But each has embraced a principle author Jon M. Sweeney believes needs resuscitating in modern worship practices: God not only wants your soul, but your body as well.
|Embodied prayer is "one of the purer forms of spirituality."|
"The involvement of the body in worship has been de-emphasized to the point that the way we practice worship in many congregations is that prayer is supposed to be vocal or mental, in the head," said Sweeney, who included those photographs in his book "Praying With Our Hands: 21 Practices of Embodied Prayer from the World's Spiritual Traditions." The book chucks the notion that the body is a spiritual stumbling block. "Hopefully we can take a small step toward correcting that."
Many believers take that step every day--albeit unwittingly, Sweeney said. When receiving Holy Communion, igniting Sabbath candles, counting rosary beads or bowing their heads to say grace before a meal, believers are unconsciously meshing the physical and spiritual, giving both roles in spiritual practice.

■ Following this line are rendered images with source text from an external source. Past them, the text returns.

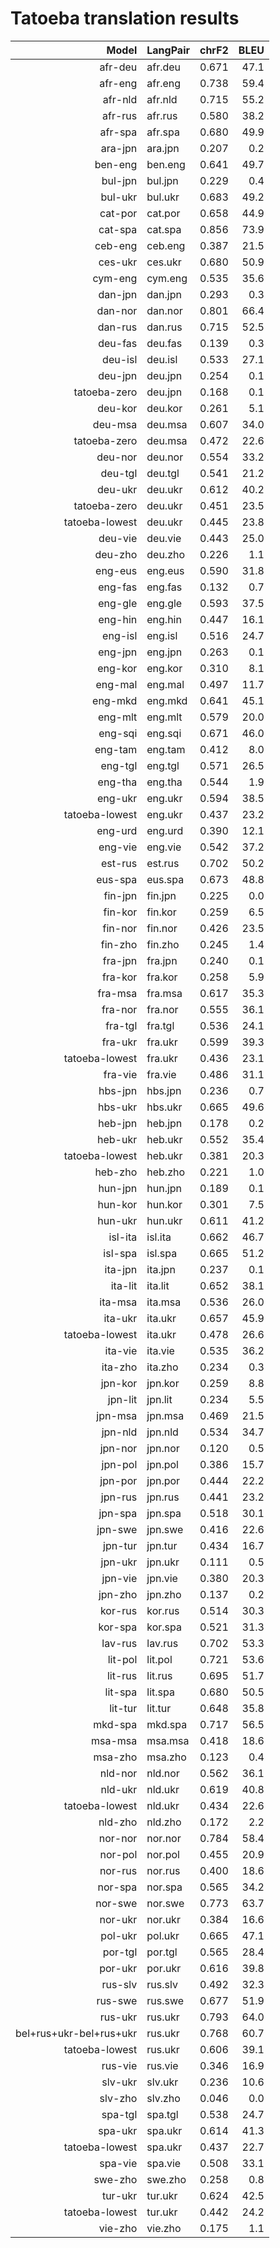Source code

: # Tatoeba translation results

| Model            | LangPair   | chrF2      | BLEU     |
|-----------------:|------------|-----------:|---------:|
| afr-deu | afr.deu | 0.671 | 47.1 |
| afr-eng | afr.eng | 0.738 | 59.4 |
| afr-nld | afr.nld | 0.715 | 55.2 |
| afr-rus | afr.rus | 0.580 | 38.2 |
| afr-spa | afr.spa | 0.680 | 49.9 |
| ara-jpn | ara.jpn | 0.207 | 0.2 |
| ben-eng | ben.eng | 0.641 | 49.7 |
| bul-jpn | bul.jpn | 0.229 | 0.4 |
| bul-ukr | bul.ukr | 0.683 | 49.2 |
| cat-por | cat.por | 0.658 | 44.9 |
| cat-spa | cat.spa | 0.856 | 73.9 |
| ceb-eng | ceb.eng | 0.387 | 21.5 |
| ces-ukr | ces.ukr | 0.680 | 50.9 |
| cym-eng | cym.eng | 0.535 | 35.6 |
| dan-jpn | dan.jpn | 0.293 | 0.3 |
| dan-nor | dan.nor | 0.801 | 66.4 |
| dan-rus | dan.rus | 0.715 | 52.5 |
| deu-fas | deu.fas | 0.139 | 0.3 |
| deu-isl | deu.isl | 0.533 | 27.1 |
| deu-jpn | deu.jpn | 0.254 | 0.1 |
| tatoeba-zero | deu.jpn | 0.168 | 0.1 |
| deu-kor | deu.kor | 0.261 | 5.1 |
| deu-msa | deu.msa | 0.607 | 34.0 |
| tatoeba-zero | deu.msa | 0.472 | 22.6 |
| deu-nor | deu.nor | 0.554 | 33.2 |
| deu-tgl | deu.tgl | 0.541 | 21.2 |
| deu-ukr | deu.ukr | 0.612 | 40.2 |
| tatoeba-zero | deu.ukr | 0.451 | 23.5 |
| tatoeba-lowest | deu.ukr | 0.445 | 23.8 |
| deu-vie | deu.vie | 0.443 | 25.0 |
| deu-zho | deu.zho | 0.226 | 1.1 |
| eng-eus | eng.eus | 0.590 | 31.8 |
| eng-fas | eng.fas | 0.132 | 0.7 |
| eng-gle | eng.gle | 0.593 | 37.5 |
| eng-hin | eng.hin | 0.447 | 16.1 |
| eng-isl | eng.isl | 0.516 | 24.7 |
| eng-jpn | eng.jpn | 0.263 | 0.1 |
| eng-kor | eng.kor | 0.310 | 8.1 |
| eng-mal | eng.mal | 0.497 | 11.7 |
| eng-mkd | eng.mkd | 0.641 | 45.1 |
| eng-mlt | eng.mlt | 0.579 | 20.0 |
| eng-sqi | eng.sqi | 0.671 | 46.0 |
| eng-tam | eng.tam | 0.412 | 8.0 |
| eng-tgl | eng.tgl | 0.571 | 26.5 |
| eng-tha | eng.tha | 0.544 | 1.9 |
| eng-ukr | eng.ukr | 0.594 | 38.5 |
| tatoeba-lowest | eng.ukr | 0.437 | 23.2 |
| eng-urd | eng.urd | 0.390 | 12.1 |
| eng-vie | eng.vie | 0.542 | 37.2 |
| est-rus | est.rus | 0.702 | 50.2 |
| eus-spa | eus.spa | 0.673 | 48.8 |
| fin-jpn | fin.jpn | 0.225 | 0.0 |
| fin-kor | fin.kor | 0.259 | 6.5 |
| fin-nor | fin.nor | 0.426 | 23.5 |
| fin-zho | fin.zho | 0.245 | 1.4 |
| fra-jpn | fra.jpn | 0.240 | 0.1 |
| fra-kor | fra.kor | 0.258 | 5.9 |
| fra-msa | fra.msa | 0.617 | 35.3 |
| fra-nor | fra.nor | 0.555 | 36.1 |
| fra-tgl | fra.tgl | 0.536 | 24.1 |
| fra-ukr | fra.ukr | 0.599 | 39.3 |
| tatoeba-lowest | fra.ukr | 0.436 | 23.1 |
| fra-vie | fra.vie | 0.486 | 31.1 |
| hbs-jpn | hbs.jpn | 0.236 | 0.7 |
| hbs-ukr | hbs.ukr | 0.665 | 49.6 |
| heb-jpn | heb.jpn | 0.178 | 0.2 |
| heb-ukr | heb.ukr | 0.552 | 35.4 |
| tatoeba-lowest | heb.ukr | 0.381 | 20.3 |
| heb-zho | heb.zho | 0.221 | 1.0 |
| hun-jpn | hun.jpn | 0.189 | 0.1 |
| hun-kor | hun.kor | 0.301 | 7.5 |
| hun-ukr | hun.ukr | 0.611 | 41.2 |
| isl-ita | isl.ita | 0.662 | 46.7 |
| isl-spa | isl.spa | 0.665 | 51.2 |
| ita-jpn | ita.jpn | 0.237 | 0.1 |
| ita-lit | ita.lit | 0.652 | 38.1 |
| ita-msa | ita.msa | 0.536 | 26.0 |
| ita-ukr | ita.ukr | 0.657 | 45.9 |
| tatoeba-lowest | ita.ukr | 0.478 | 26.6 |
| ita-vie | ita.vie | 0.535 | 36.2 |
| ita-zho | ita.zho | 0.234 | 0.3 |
| jpn-kor | jpn.kor | 0.259 | 8.8 |
| jpn-lit | jpn.lit | 0.234 | 5.5 |
| jpn-msa | jpn.msa | 0.469 | 21.5 |
| jpn-nld | jpn.nld | 0.534 | 34.7 |
| jpn-nor | jpn.nor | 0.120 | 0.5 |
| jpn-pol | jpn.pol | 0.386 | 15.7 |
| jpn-por | jpn.por | 0.444 | 22.2 |
| jpn-rus | jpn.rus | 0.441 | 23.2 |
| jpn-spa | jpn.spa | 0.518 | 30.1 |
| jpn-swe | jpn.swe | 0.416 | 22.6 |
| jpn-tur | jpn.tur | 0.434 | 16.7 |
| jpn-ukr | jpn.ukr | 0.111 | 0.5 |
| jpn-vie | jpn.vie | 0.380 | 20.3 |
| jpn-zho | jpn.zho | 0.137 | 0.2 |
| kor-rus | kor.rus | 0.514 | 30.3 |
| kor-spa | kor.spa | 0.521 | 31.3 |
| lav-rus | lav.rus | 0.702 | 53.3 |
| lit-pol | lit.pol | 0.721 | 53.6 |
| lit-rus | lit.rus | 0.695 | 51.7 |
| lit-spa | lit.spa | 0.680 | 50.5 |
| lit-tur | lit.tur | 0.648 | 35.8 |
| mkd-spa | mkd.spa | 0.717 | 56.5 |
| msa-msa | msa.msa | 0.418 | 18.6 |
| msa-zho | msa.zho | 0.123 | 0.4 |
| nld-nor | nld.nor | 0.562 | 36.1 |
| nld-ukr | nld.ukr | 0.619 | 40.8 |
| tatoeba-lowest | nld.ukr | 0.434 | 22.6 |
| nld-zho | nld.zho | 0.172 | 2.2 |
| nor-nor | nor.nor | 0.784 | 58.4 |
| nor-pol | nor.pol | 0.455 | 20.9 |
| nor-rus | nor.rus | 0.400 | 18.6 |
| nor-spa | nor.spa | 0.565 | 34.2 |
| nor-swe | nor.swe | 0.773 | 63.7 |
| nor-ukr | nor.ukr | 0.384 | 16.6 |
| pol-ukr | pol.ukr | 0.665 | 47.1 |
| por-tgl | por.tgl | 0.565 | 28.4 |
| por-ukr | por.ukr | 0.616 | 39.8 |
| rus-slv | rus.slv | 0.492 | 32.3 |
| rus-swe | rus.swe | 0.677 | 51.9 |
| rus-ukr | rus.ukr | 0.793 | 64.0 |
| bel+rus+ukr-bel+rus+ukr | rus.ukr | 0.768 | 60.7 |
| tatoeba-lowest | rus.ukr | 0.606 | 39.1 |
| rus-vie | rus.vie | 0.346 | 16.9 |
| slv-ukr | slv.ukr | 0.236 | 10.6 |
| slv-zho | slv.zho | 0.046 | 0.0 |
| spa-tgl | spa.tgl | 0.538 | 24.7 |
| spa-ukr | spa.ukr | 0.614 | 41.3 |
| tatoeba-lowest | spa.ukr | 0.437 | 22.7 |
| spa-vie | spa.vie | 0.508 | 33.1 |
| swe-zho | swe.zho | 0.258 | 0.8 |
| tur-ukr | tur.ukr | 0.624 | 42.5 |
| tatoeba-lowest | tur.ukr | 0.442 | 24.2 |
| vie-zho | vie.zho | 0.175 | 1.1 |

Too often prayer is considered strictly a mental activity, but enthusiasm for physical expression in worship hasn't faded entirely, Sweeney said, pointing to the growing popularity of liturgical dance.
"That's a good example of a setting--at least in Christianity--where the body was not forgotten but was seen as a real vehicle for spiritual meaning," he said.
Embodied prayer even extends to a practice less often associated with worship--begging, Sweeney said.
"Begging is a sort of prayer with the hands--people in a lot of different religious traditions have used begging as part of their religious practices," Sweeney said. "And the way in which we relate to beggars says a lot about our own spirituality."
Embodied prayer is "one of the purer forms of spirituality," said Sweeney, who first stumbled upon the concept while reading a biography of the Buddhist monk Thich Nhat Hanh. In the book, the monk says one of the greatest lessons he learned during his first year in a monastery was the art of opening and closing doors quietly.
That concept crosses the religious spectrum, Sweeney said.
"In many ways, spiritual traditions are a part of each other, and that's important to show," Sweeney said. "I think in the future it will seem perfectly natural to be involved in one religious tradition but benefit from the spiritual practices of other religious traditions."
|"We have to start to be conscious and mindful of what we do with our hands..."|
Even so, the idea is not strictly the province of religion, said Sweeney, noting that his book includes photographs of a woman and man practicing the "spiritual grace" of hospitality by breaking bread.
In another photograph, the raised arm of a protester is accompanied by text that notes "we pray with our bodies when we put them in front of tanks. We pray with our hands when we link arms to fight injustice. We are co-creators with the Divine when we resist evil. The world is more sacred at these moments."
"Embodied prayer has so little to do with dogma," Sweeney said. "A lot of it certainly doesn't fit within any religious tradition, and it's practiced by people who don't think of themselves as spiritual."
The concept shows people how to "look at their hands anew," Sweeney said.
"We have to start to be conscious and mindful of what we do with our hands," he said. "You have to decide whether they will bring greater hope and love into the world or do things that bring damage and difficulty to the world."